Gadi Eisenkot sfida Netanyahu con il partito Yashar: la nuova forza centrista in Israele

Il nuovo partito centrista, Yashar (“Dritto”), fondato lo scorso anno dopo la rottura con Benny Gantz, risulta in lieve vantaggio sul Likud: 24 seggi contro 23 nella Knesset

Gadi Eisenkot, ex capo di stato maggiore dell’esercito israeliano ed ex ministro, è il candidato che sta sfidando il primo ministro israelaino Benjamin Netanyahu e che, secondo alcuni sondaggi visionati dal Financial Times, potrebbe addirittura superarlo nelle preferenze degli elettori.

Il nuovo partito centrista di Eisenkot, Yashar (“Dritto”), fondato lo scorso anno dopo la rottura con Benny Gantz e le dimissioni dalla Knesset, ha registrato negli ultimi sondaggi risultati superiori al Likud di Netanyahu, affermandosi come possibile primo partito nella prossima legislatura.

Una rilevazione dell’emittente pubblica Kan assegna a Yashar un lieve vantaggio sul Likud: 24 seggi contro 23 nella Knesset, composta da 120 deputati. Lo stesso Eisenkot risulta inoltre costantemente in testa rispetto a Netanyahu quando agli intervistati viene chiesto chi sarebbe il candidato più adatto a ricoprire la carica di primo ministro.

Come già avvenuto con altri suoi rivali politici, Netanyahu ha cercato di descrivere Eisenkot come un esponente della sinistra radicale, accusandolo di essere pronto ad allearsi con i partiti arabi e di mettere a rischio la sicurezza di Israele.

Eisenkot ha respinto questa rappresentazione, rivendicando invece le proprie credenziali da uomo della sicurezza. Nato in una famiglia di immigrati marocchini nella città meridionale di Eilat, è cresciuto in un ambiente lontano dalle élite di Tel Aviv settentrionale e del quartiere di Rehavia a Gerusalemme, dove risiede la famiglia Netanyahu.

La sua carriera militare è iniziata nella Brigata Golani ed è culminata con la nomina a capo di stato maggiore delle Forze di difesa israeliane, incarico ricoperto dal 2015 al 2019. Durante il suo mandato ha elaborato una controversa dottrina operativa basata sull’impiego di una forza schiacciante contro i nemici di Israele, includendo anche il ricorso a colpi contro infrastrutture civili, secondo quanto riportato dal Financial Times.

La sua immagine pubblica è stata profondamente segnata dalla perdita del figlio Gal, riservista dell’esercito, ucciso nel dicembre 2023 durante i combattimenti nella Striscia di Gaza, e dalla successiva morte in battaglia di due nipoti.

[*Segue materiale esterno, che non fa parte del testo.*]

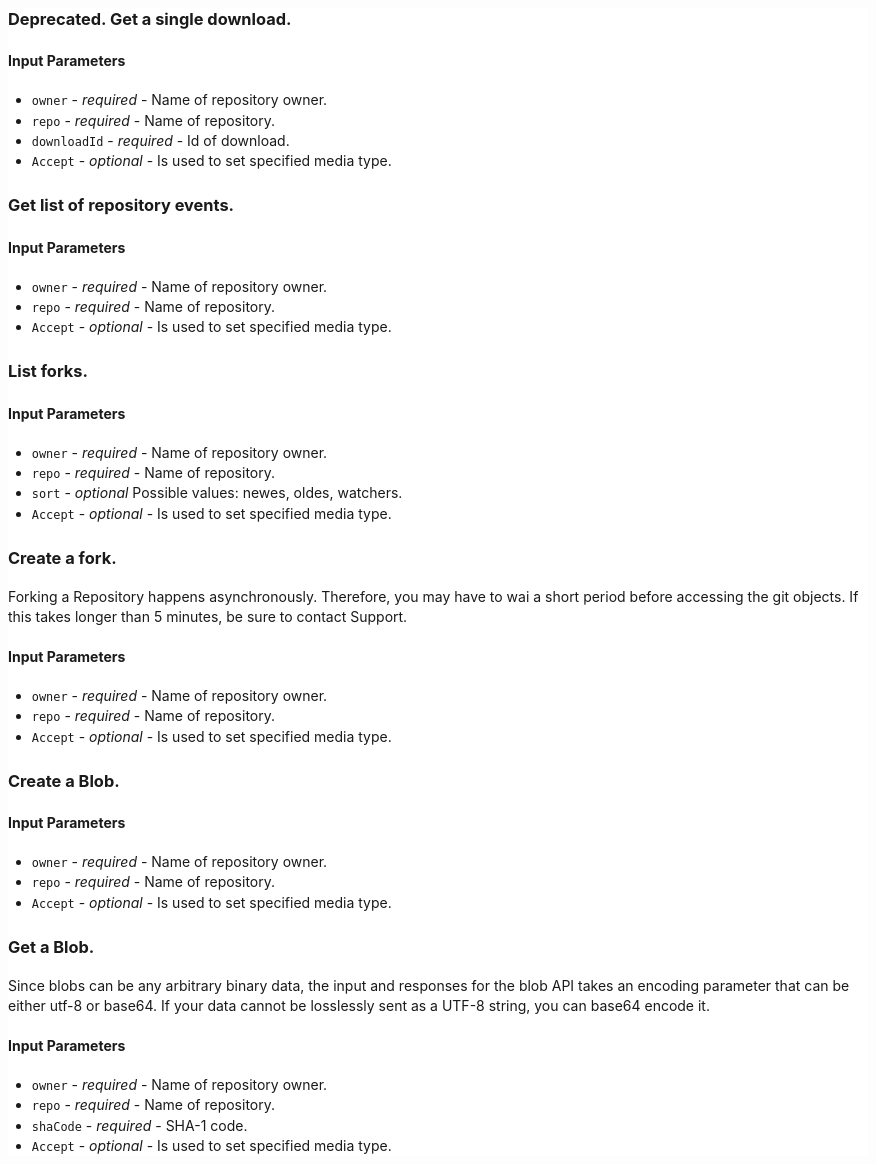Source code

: ### Deprecated. Get a single download.

#### Input Parameters
* `owner` - _required_ - Name of repository owner.
* `repo` - _required_ - Name of repository.
* `downloadId` - _required_ - Id of download.
* `Accept` - _optional_ - Is used to set specified media type.

### Get list of repository events.

#### Input Parameters
* `owner` - _required_ - Name of repository owner.
* `repo` - _required_ - Name of repository.
* `Accept` - _optional_ - Is used to set specified media type.

### List forks.

#### Input Parameters
* `owner` - _required_ - Name of repository owner.
* `repo` - _required_ - Name of repository.
* `sort` - _optional_
    Possible values: newes, oldes, watchers.
* `Accept` - _optional_ - Is used to set specified media type.

### Create a fork.
Forking a Repository happens asynchronously. Therefore, you may have to wai
a short period before accessing the git objects. If this takes longer than 5
minutes, be sure to contact Support.


#### Input Parameters
* `owner` - _required_ - Name of repository owner.
* `repo` - _required_ - Name of repository.
* `Accept` - _optional_ - Is used to set specified media type.

### Create a Blob.

#### Input Parameters
* `owner` - _required_ - Name of repository owner.
* `repo` - _required_ - Name of repository.
* `Accept` - _optional_ - Is used to set specified media type.

### Get a Blob.
Since blobs can be any arbitrary binary data, the input and responses for
the blob API takes an encoding parameter that can be either utf-8 or
base64. If your data cannot be losslessly sent as a UTF-8 string, you can
base64 encode it.


#### Input Parameters
* `owner` - _required_ - Name of repository owner.
* `repo` - _required_ - Name of repository.
* `shaCode` - _required_ - SHA-1 code.
* `Accept` - _optional_ - Is used to set specified media type.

Eventi che hanno contribuito a creare un forte legame tra Eisenkot e una parte significativa dell’opinione pubblica israeliana.

Dahlia Scheindlin, sondaggista e analista politica, ha spiegato che il dolore personale di Eisenkot e il suo passato militare – in un Paese dove l’esercito resta una delle istituzioni più rispettate dalla popolazione ebraica israeliana – hanno favorito la sua crescente popolarità.

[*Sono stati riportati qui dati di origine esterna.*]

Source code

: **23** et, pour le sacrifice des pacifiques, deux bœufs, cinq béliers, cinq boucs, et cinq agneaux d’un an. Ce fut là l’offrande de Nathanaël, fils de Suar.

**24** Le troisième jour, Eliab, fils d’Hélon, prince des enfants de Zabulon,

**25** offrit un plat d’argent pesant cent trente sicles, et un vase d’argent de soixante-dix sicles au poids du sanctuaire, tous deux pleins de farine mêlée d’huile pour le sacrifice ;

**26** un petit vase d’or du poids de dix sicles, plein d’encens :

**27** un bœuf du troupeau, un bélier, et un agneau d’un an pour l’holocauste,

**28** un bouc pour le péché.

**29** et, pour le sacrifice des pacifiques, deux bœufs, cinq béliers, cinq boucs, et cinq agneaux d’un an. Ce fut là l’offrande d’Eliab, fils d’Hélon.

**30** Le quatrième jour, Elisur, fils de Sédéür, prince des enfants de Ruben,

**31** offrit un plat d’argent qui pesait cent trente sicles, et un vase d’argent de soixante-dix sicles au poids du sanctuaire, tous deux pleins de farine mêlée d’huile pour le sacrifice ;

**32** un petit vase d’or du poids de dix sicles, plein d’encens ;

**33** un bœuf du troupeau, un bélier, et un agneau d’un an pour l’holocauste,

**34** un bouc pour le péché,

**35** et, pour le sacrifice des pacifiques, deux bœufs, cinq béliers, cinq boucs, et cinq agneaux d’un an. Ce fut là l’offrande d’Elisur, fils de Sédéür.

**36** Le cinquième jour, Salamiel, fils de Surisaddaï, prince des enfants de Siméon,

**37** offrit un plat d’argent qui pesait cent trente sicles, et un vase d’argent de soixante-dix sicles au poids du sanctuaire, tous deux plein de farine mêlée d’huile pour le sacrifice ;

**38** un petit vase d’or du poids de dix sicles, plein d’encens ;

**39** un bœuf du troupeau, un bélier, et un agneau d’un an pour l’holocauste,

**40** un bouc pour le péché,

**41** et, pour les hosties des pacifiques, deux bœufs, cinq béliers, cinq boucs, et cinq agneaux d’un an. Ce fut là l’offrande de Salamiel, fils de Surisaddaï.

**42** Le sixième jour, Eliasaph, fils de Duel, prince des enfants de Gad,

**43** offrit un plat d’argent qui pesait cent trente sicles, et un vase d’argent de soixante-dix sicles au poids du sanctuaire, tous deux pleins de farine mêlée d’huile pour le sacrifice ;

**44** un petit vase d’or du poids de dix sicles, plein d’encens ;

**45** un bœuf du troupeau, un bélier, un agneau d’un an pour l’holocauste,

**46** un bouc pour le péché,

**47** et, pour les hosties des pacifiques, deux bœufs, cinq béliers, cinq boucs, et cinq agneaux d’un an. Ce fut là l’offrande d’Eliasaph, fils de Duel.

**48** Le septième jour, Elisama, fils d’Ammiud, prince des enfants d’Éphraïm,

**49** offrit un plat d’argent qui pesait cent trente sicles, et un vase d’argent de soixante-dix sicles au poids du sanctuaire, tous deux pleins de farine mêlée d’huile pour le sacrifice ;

«Ha pagato il prezzo più alto per questa guerra, e questo contrasta nettamente con l’attuale governo», ha dichiarato Scheindlin. Netanyahu è da mesi impegnato nel tentativo di approvare una legge che esenti gli ebrei ultraortodossi dal servizio militare obbligatorio, una richiesta dei suoi alleati di coalizione fortemente impopolare presso una larga parte della popolazione. I critici del premier sottolineano inoltre che i suoi due figli non sono stati richiamati per il servizio di riserva durante i conflitti seguiti all’attacco del 7 ottobre.